Courtyard side | Back to the Goonies

Every two weeks, this summer, the author Rafaële Germain offers us a change of pace. It brings us to meet people and places out of time, on the fringes of the mad race.



Except for an open space all around the house, on the edge of the lake, the land my parents had bought in 1988 was completely covered by a mixed forest, aspen, birch, fir and white pine, lots of ferns, a small swamp, rocks, some escarpments. I had to survey every square meter of this small territory during my adolescence, armed with a gourd, a blanket and my recorder – I was a girl equipped. I went beyond the terrain too, in the paths traced by elusive mountain bikes that we never saw and large families of deer that showed up at dusk.

I frolicked there between the oaks and the spruces, giving the elements of the territory pompous names that they had never claimed. The Victor-Hugo stream and Mont Saint-Just thus saw themselves linked to men who had never set eyes on their clear waters and their mossy rocks, strangers who did not like the meager earth they crossed and that they were composing. Those who loved them had left with almost no trace, only a pile of rocks at the very top of the mound, a remnant of forgotten efforts to clear a poor field that the forest had long claimed.

They must have cursed and sweated, these settlers arrived there, no one knows how, following paths of hope and necessity that led beyond the arable lands of the seigniory, to this region of woods and lakes located on the across the North River. Crops were rare, we lived there mainly from cutting wood, but calloused hands got down to clearing land here there, a small plot to meet certain basic needs, we guess lots of potatoes, plots planted with rutabagas, an orchard yielding a few sour apples.

I seem to be extrapolating, but the traces of those forgotten lives are still strewn along these paths, a solitary old apple tree in the middle of a clearing, the nettle-covered foundations of a good stone building , a well that has collapsed in on itself, and, about a hundred meters from an old wooden path that hunters now take each fall, two tombs.

It was the kind of discovery we all dream of making in early adolescence. I was the age of the Goonies at a time when parents let their daughters get lost in the countryside. We had to go to the end of the field, past the abandoned house where we often went to play, despite the clumps of UFFI still clinging to its stone walls. The path then descended through the vinegar groves, to emerge in an old sand pit overgrown with goldenrod and a colony of young birches. A creek ran through it into which someone, at the turn of the 1960s, threw an old turquoise Corvette that still sits there today. We then passed the foundations covered with nettles, the collapsed well and the solitary apple tree, when we got there, everything was vibrating with life in the sun-dappled shade, it was quite clear that people had lived there, had tried to make this corner of the territory their home.

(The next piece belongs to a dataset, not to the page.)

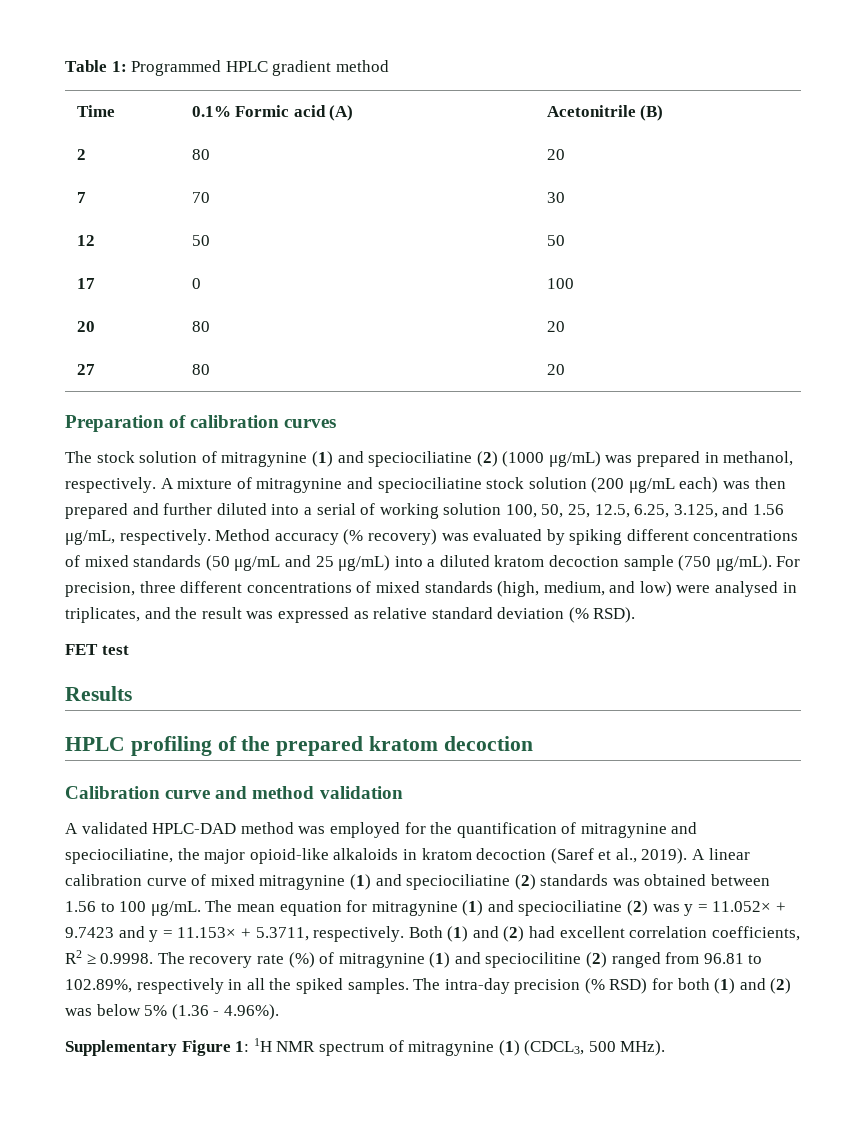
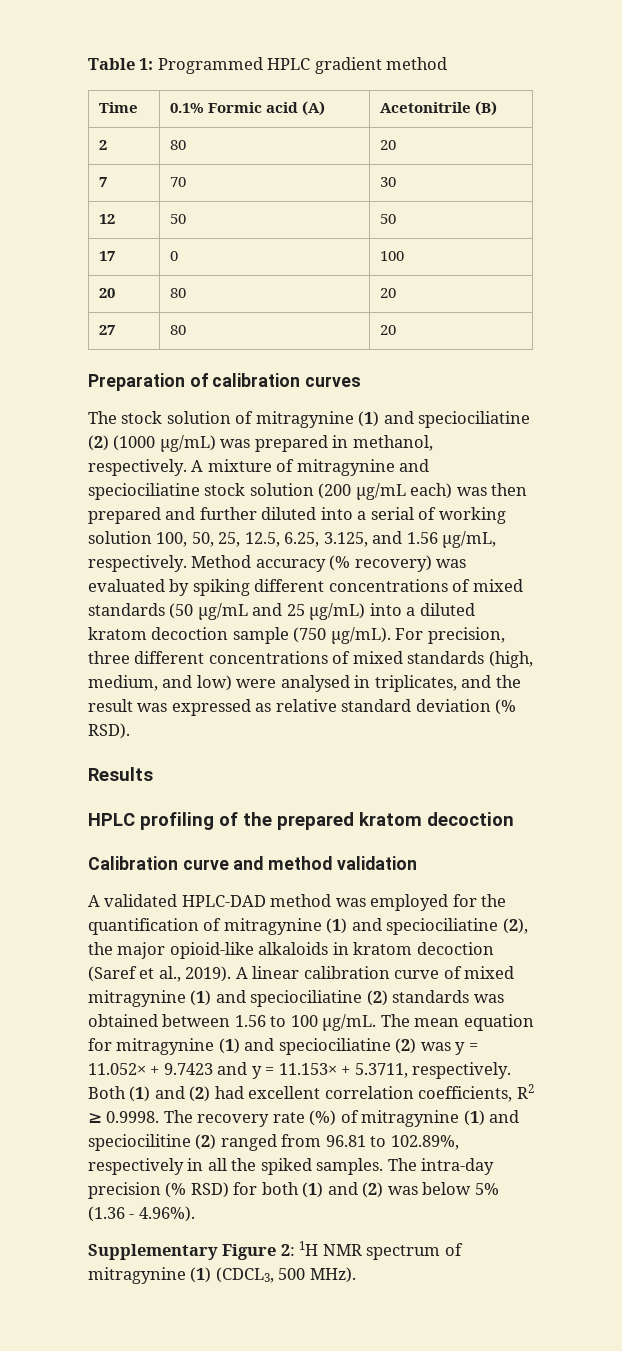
[65,644,129,655] // FET test -> (130, 731) none
[671,822,698,834] [65,848,173,864] and speciociliatine, -> [326,918,528,935] (1) and speciociliatine (2),
[235,1041,250,1052] 1: -> [280,1244,295,1256] 2:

That’s where I found them, in the middle of a three-quarters collapsed circular wall. I was standing in its center, no doubt busy inventing a harsh life as a pioneer, when I felt something hard and flat under my feet.

I pulled up the mosses and the ferns, swept the ground and there they were: two tombstones, toppled long ago – their mossy plinths appeared, just ahead, after further clearing.

In the grip of a highly archaeological fever, I rubbed, blew, and the letters engraved in the stone slowly revealed themselves: Richard and Charlotte, born in Ireland at the end of the 18the century and died there, in the hard and tender lap of the Laurentian forest.

Did they have children? Someone had evidently buried them there, someone who must have known the well and the apple tree and perhaps looked like them. Had there been any little joys in this humble and harsh existence, a tune on the violin, caresses, a swim in the East River at the end of August? I went back to see them often, one summer bringing shoots of daylilies, those unkillable flowers that my father said were escapes from the garden. Today the circular low wall surrounds an enormous tiller of green leaves and orange flowers, they grow there in a dense disorder, between the stelae on which the letters are gradually being erased.

It’s a very, very calm place, where everything flows in the opposite direction of our times. Far, far away from the photos, videos, writings and mountains of possessions that will survive us, Richard and Charlotte rest. They will have left behind them, an unimaginable fact today, an apple tree, two graves, and their names, of course, which now bear a mountain and a stream.